The new system will retain local autonomy of approach while being clear on accountabilities. Where previously local authorities had to use local Healthwatch organisations, the new system will also allow more flexibility in how ICBs and local authorities fulfil this duty. For example, if local areas consider they can best fulfil their statutory duties in-house or by commissioning equivalent organisations to the local Healthwatch in the future, there remains flexibility to do so.

Strategic commissioning

As set out in the 10 Year Health Plan, ICBs have been asked to focus on strategic commissioning. The strategic commissioning framework makes clear this will require ICBs to have a deep understanding of their local populations’ current and future needs. To undertake this, they will draw on insights from patient and staff reported experience gathered in partnership with community forums and groups. They will combine these insights with other data sources such as outcomes and clinical safety markers and use the findings to evaluate how well the services they have commissioned are meeting the needs of their population.

NHS foundation trusts

The 10 Year Health Plan committed to remove the requirement for NHS foundation trusts to have a council of governors. This will be taken forward through the bill, providing more dynamic arrangements for patient involvement.

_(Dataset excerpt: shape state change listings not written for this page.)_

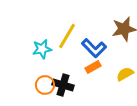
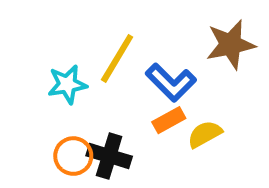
yellow semicircle: (125, 74) -> (205, 134), moved

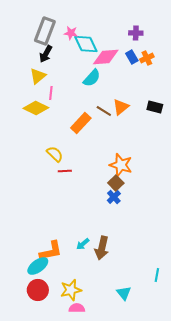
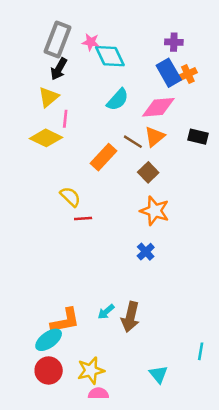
pink diamond: (106, 57) -> (158, 107), moved
blue rectangle: (132, 57) -> (169, 73), size x1.5
brown square: (116, 183) -> (148, 172), moved

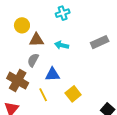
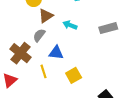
brown triangle: (36, 40) -> (46, 16), turned -42

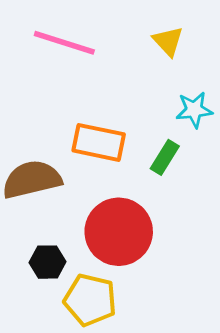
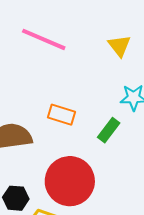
orange rectangle: (99, 142) -> (61, 115), size x0.7

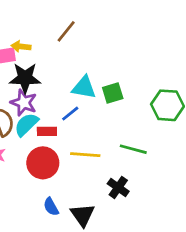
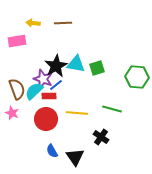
brown line: (66, 31) -> (63, 23), turned 48
yellow arrow: (21, 46) -> (33, 23), moved
black star: (25, 78) -> (56, 66), moved, turned -30
purple star: (24, 103) -> (43, 79), moved
blue line: (70, 114) -> (56, 85), moved

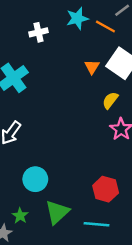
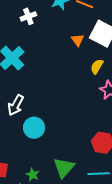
cyan circle: (35, 179) -> (34, 128), moved

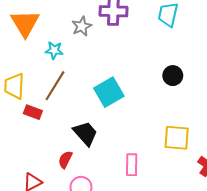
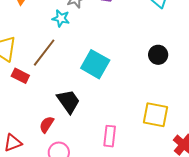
cyan star: (54, 50) -> (61, 18), moved
cyan square: (109, 92) -> (95, 64), turned -36

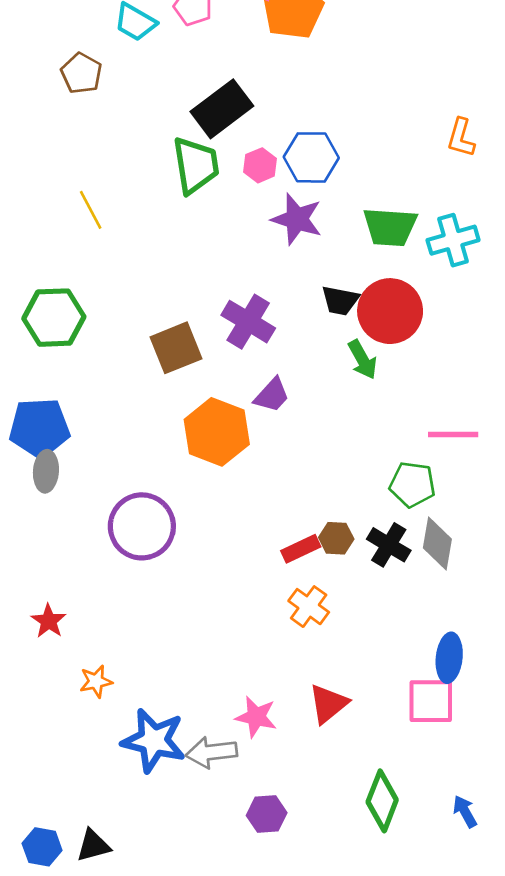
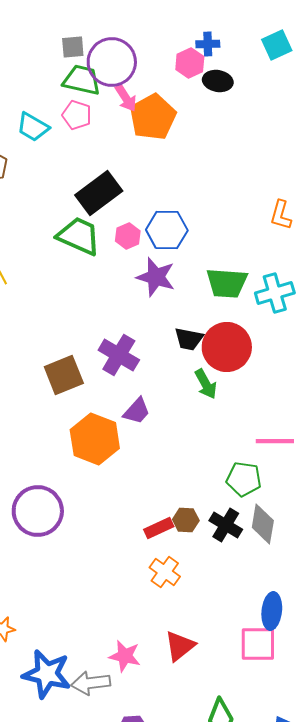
green trapezoid: (196, 165) -> (79, 236), turned -57

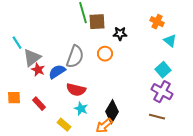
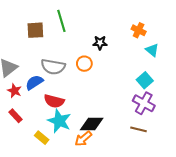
brown square: (97, 22) -> (35, 30), moved
gray semicircle: (75, 57) -> (53, 67), turned 80
red star: (38, 70) -> (14, 91), moved
cyan star: (81, 109) -> (59, 121), size x1.6
black diamond: (112, 112) -> (92, 124), turned 60

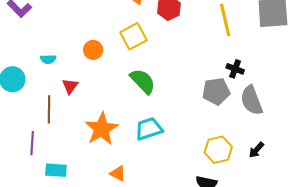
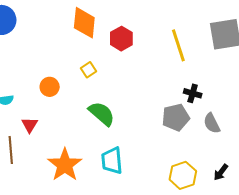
yellow square: (133, 36) -> (88, 70), size x0.6
gray semicircle: (251, 100) -> (212, 123), size x0.7
cyan trapezoid: (149, 129) -> (112, 161), turned -72

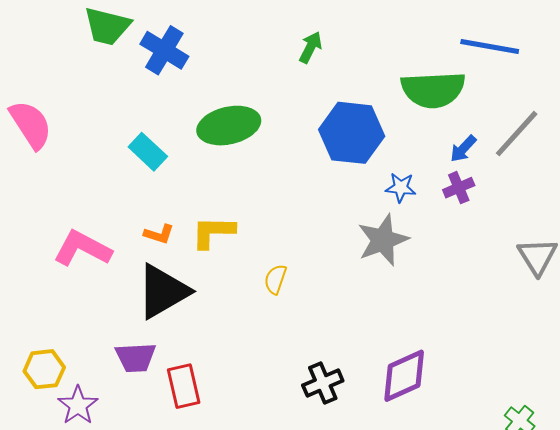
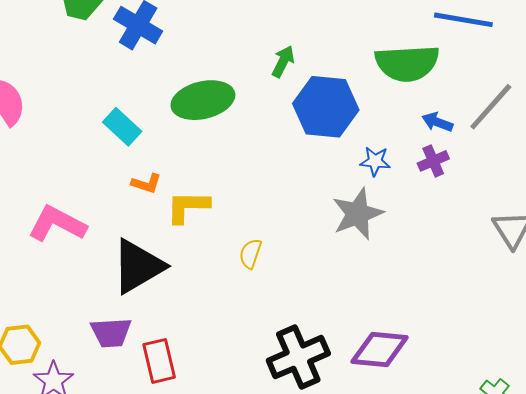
green arrow: (311, 47) -> (283, 61), moved
blue arrow: (463, 149) -> (437, 122), turned 68
orange L-shape: (159, 234) -> (146, 183), moved
purple diamond: (404, 376) -> (380, 349), turned 30
black cross: (323, 383) -> (298, 357), size x1.5

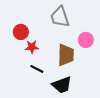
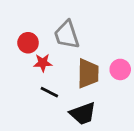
gray trapezoid: (60, 17) -> (67, 35), moved
pink circle: (86, 40) -> (120, 69), moved

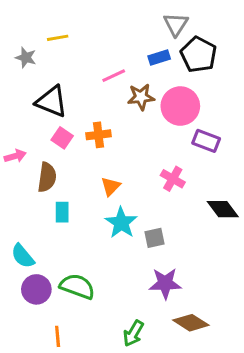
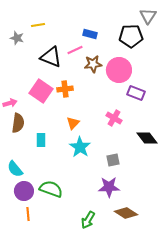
gray triangle: (176, 24) -> (148, 16), moved
black pentagon: (199, 55) -> (131, 36), turned -30
blue rectangle: (159, 58) -> (90, 34), moved, turned 32
black triangle: (52, 101) -> (51, 57), moved
pink square: (62, 138) -> (41, 91), size x1.6
brown semicircle: (47, 177) -> (18, 123), moved
gray square: (155, 238) -> (113, 160), moved
orange line: (58, 336) -> (28, 214), moved

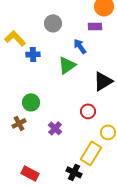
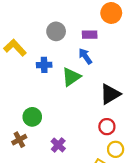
purple rectangle: (95, 26) -> (90, 35), moved
blue cross: (33, 54) -> (44, 65), moved
red circle: (88, 111) -> (107, 127), moved

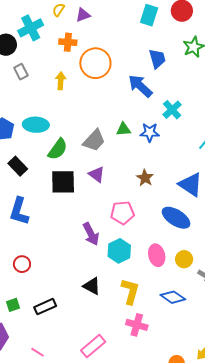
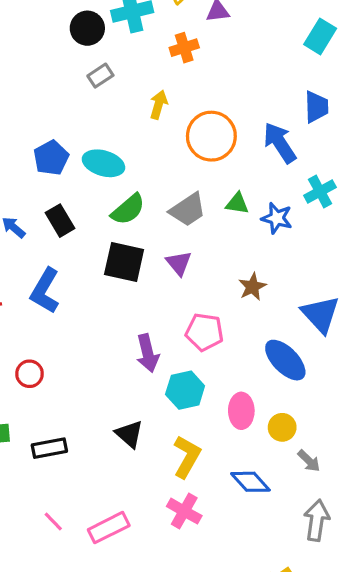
orange cross: (68, 42) -> (184, 48), turned -36
orange circle: (95, 63) -> (211, 136), moved
gray rectangle: (21, 72) -> (100, 76), turned 70
pink line: (37, 352) -> (53, 521), moved

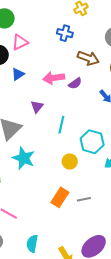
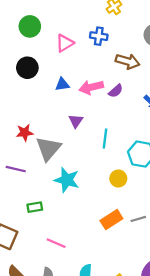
pink triangle: (20, 42) -> (65, 43), moved
blue triangle: (18, 74) -> (62, 84), moved, turned 32
orange rectangle: (60, 197) -> (111, 220), turned 30

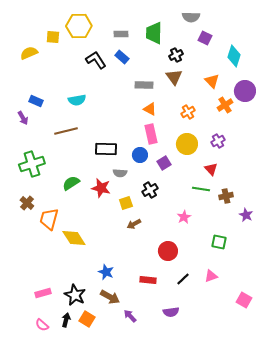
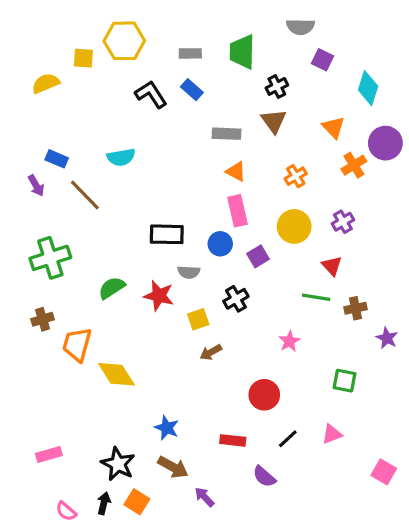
brown line: (66, 131) -> (85, 195), moved, turned 60
brown cross: (27, 203) -> (42, 319), turned 32
pink rectangle: (43, 293) -> (49, 455), moved
purple semicircle: (171, 312) -> (264, 477), moved, turned 49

All NHS trusts and foundation trusts will continue to be expected to put in place effective arrangements for engaging patients, staff and local communities, as set out in section 242 of the NHS Act 2006. The changes to the statutory framework to remove governors will allow for the delivery of these expectations more flexibly than at present, giving greater autonomy to local organisations to innovate and tailor their approach to their local communities, with a focus on what matters to local people over uniformity of process. NHS foundation trusts will have the option to retain aspects of their engagement model where it is working well but can take a different approach if needed. To ensure their effectiveness, we will test providers’ engagement arrangements as part of ongoing assurance processes including provider capability assessments, Care Quality Commission-led assessments and the assessment process for advanced NHS foundation trust status.